GIVEN RECORDS:
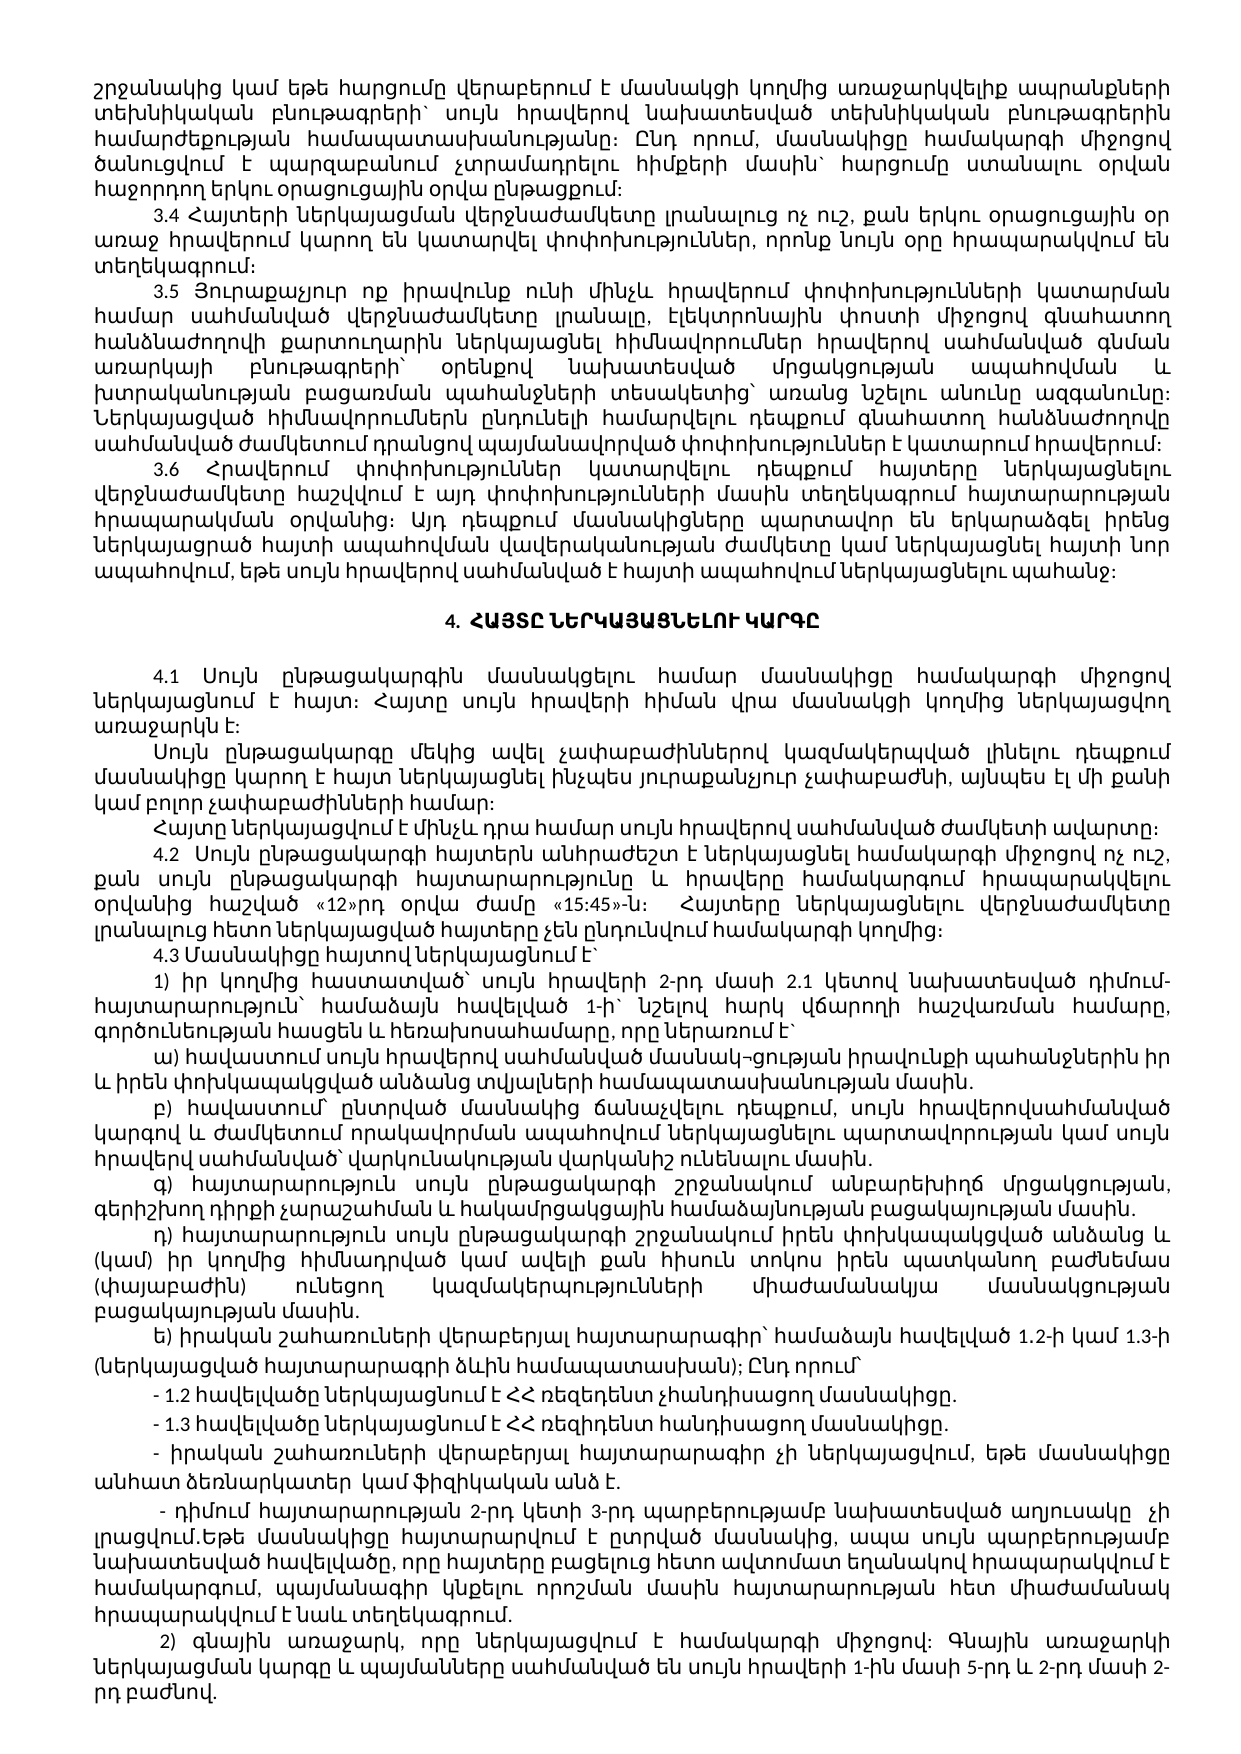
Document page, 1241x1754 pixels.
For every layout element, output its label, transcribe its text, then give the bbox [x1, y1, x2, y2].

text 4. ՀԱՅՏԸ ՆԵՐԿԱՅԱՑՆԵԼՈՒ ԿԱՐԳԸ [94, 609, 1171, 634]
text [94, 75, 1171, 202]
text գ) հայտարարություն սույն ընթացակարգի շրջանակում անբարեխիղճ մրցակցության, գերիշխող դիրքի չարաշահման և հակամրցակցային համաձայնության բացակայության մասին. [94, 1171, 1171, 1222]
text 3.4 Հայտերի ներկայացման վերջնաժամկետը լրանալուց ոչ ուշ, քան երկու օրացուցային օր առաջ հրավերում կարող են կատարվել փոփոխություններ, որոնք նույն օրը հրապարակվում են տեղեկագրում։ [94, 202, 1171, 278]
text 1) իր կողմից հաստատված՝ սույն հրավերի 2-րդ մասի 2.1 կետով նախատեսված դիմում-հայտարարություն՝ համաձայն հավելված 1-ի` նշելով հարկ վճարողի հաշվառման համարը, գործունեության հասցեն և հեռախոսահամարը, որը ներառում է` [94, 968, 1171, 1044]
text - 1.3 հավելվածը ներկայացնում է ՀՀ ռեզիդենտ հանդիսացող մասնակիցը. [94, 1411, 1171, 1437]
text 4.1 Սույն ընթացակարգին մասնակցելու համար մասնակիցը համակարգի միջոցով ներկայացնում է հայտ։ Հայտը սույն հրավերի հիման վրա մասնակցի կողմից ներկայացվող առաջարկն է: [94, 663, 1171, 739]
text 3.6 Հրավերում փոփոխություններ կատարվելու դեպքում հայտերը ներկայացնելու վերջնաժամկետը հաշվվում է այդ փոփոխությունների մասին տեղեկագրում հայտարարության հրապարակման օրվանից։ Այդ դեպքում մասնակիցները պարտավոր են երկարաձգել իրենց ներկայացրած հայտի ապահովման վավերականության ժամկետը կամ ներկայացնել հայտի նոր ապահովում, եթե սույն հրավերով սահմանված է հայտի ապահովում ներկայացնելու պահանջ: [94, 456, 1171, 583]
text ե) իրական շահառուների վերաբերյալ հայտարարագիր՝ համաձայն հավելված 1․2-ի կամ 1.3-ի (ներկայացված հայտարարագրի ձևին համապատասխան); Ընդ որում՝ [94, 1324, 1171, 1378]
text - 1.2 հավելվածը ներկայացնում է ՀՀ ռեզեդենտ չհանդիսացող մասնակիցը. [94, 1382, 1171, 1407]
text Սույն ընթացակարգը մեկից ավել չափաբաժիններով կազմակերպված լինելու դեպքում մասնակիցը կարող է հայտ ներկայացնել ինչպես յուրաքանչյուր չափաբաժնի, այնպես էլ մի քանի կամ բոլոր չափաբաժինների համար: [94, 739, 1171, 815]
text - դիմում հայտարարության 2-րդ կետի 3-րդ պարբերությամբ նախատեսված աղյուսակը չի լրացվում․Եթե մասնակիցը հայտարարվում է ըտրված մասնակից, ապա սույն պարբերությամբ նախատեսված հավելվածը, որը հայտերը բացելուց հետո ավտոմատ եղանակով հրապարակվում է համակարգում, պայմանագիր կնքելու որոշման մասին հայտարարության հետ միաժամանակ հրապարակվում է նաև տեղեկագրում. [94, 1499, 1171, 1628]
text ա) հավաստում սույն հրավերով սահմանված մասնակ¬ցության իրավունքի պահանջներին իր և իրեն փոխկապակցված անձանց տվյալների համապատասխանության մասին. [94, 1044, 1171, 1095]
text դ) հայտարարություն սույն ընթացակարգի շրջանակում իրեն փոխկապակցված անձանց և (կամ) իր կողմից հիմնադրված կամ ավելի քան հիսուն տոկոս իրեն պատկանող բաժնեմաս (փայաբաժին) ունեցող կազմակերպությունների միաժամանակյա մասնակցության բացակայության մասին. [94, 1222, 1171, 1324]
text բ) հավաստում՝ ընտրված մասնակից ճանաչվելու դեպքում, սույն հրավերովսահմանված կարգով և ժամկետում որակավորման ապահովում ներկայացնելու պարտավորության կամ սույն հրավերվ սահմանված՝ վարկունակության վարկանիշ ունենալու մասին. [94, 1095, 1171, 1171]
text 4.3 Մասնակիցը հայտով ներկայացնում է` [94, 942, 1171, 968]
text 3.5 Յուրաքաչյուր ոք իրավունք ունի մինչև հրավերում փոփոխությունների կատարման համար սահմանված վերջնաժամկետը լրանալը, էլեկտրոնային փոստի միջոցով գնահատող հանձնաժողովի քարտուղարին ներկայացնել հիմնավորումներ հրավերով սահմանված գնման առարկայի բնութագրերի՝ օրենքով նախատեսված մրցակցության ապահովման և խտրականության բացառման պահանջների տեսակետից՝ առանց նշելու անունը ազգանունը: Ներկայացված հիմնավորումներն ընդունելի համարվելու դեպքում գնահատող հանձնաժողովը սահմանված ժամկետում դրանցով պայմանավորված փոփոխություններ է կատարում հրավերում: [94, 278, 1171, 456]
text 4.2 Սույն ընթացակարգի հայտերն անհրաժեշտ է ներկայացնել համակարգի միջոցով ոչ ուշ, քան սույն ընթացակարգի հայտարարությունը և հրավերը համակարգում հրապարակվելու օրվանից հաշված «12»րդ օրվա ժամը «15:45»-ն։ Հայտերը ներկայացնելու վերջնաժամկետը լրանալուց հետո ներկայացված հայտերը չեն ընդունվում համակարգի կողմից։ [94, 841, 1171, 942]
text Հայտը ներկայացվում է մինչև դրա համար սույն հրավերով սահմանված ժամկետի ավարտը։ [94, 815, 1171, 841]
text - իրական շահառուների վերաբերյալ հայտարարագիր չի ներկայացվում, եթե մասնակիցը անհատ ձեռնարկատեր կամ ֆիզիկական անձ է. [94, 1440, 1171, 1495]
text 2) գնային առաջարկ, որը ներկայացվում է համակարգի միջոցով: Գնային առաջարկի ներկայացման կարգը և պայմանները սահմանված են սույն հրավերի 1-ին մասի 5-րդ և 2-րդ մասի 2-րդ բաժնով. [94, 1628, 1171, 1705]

TO DO:
Work out how many lines of the material include "միջոցով", then report only that count.

RESULT:
4